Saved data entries
<<<<

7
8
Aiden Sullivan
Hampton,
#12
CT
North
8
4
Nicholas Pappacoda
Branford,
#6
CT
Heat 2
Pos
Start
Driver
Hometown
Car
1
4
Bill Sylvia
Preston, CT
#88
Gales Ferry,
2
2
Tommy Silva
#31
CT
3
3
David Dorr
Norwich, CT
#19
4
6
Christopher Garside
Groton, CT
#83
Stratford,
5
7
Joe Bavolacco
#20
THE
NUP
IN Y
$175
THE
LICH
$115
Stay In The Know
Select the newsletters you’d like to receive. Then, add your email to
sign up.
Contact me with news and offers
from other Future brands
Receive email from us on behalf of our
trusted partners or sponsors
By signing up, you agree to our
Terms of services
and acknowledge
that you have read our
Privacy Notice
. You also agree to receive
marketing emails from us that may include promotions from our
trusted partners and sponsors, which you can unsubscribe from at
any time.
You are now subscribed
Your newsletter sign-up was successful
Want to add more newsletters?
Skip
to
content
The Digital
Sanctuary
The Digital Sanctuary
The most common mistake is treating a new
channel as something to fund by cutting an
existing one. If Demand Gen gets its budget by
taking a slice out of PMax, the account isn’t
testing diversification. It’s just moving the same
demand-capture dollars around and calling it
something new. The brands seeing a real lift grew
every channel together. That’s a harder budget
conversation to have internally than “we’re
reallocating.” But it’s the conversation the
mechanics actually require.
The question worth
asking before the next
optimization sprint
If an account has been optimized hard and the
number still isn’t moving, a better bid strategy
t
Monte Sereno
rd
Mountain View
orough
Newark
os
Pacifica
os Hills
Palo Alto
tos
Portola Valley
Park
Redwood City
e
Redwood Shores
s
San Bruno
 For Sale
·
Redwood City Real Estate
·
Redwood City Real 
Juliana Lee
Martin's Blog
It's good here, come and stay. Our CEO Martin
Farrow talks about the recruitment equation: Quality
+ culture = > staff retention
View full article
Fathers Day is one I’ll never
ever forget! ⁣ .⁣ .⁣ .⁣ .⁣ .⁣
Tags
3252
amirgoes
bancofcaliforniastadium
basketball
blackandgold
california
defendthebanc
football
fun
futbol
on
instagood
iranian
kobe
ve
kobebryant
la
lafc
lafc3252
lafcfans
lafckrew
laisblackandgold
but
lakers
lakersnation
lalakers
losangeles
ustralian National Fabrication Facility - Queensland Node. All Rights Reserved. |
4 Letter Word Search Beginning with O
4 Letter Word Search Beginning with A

>>>>

== Task instructions ==
Output exactly the lines of the records from the first through the one bearing "trusted partners or sponsors", both ends included.

== Exercise output ==
7
8
Aiden Sullivan
Hampton,
#12
CT
North
8
4
Nicholas Pappacoda
Branford,
#6
CT
Heat 2
Pos
Start
Driver
Hometown
Car
1
4
Bill Sylvia
Preston, CT
#88
Gales Ferry,
2
2
Tommy Silva
#31
CT
3
3
David Dorr
Norwich, CT
#19
4
6
Christopher Garside
Groton, CT
#83
Stratford,
5
7
Joe Bavolacco
#20
THE
NUP
IN Y
$175
THE
LICH
$115
Stay In The Know
Select the newsletters you’d like to receive. Then, add your email to
sign up.
Contact me with news and offers
from other Future brands
Receive email from us on behalf of our
trusted partners or sponsors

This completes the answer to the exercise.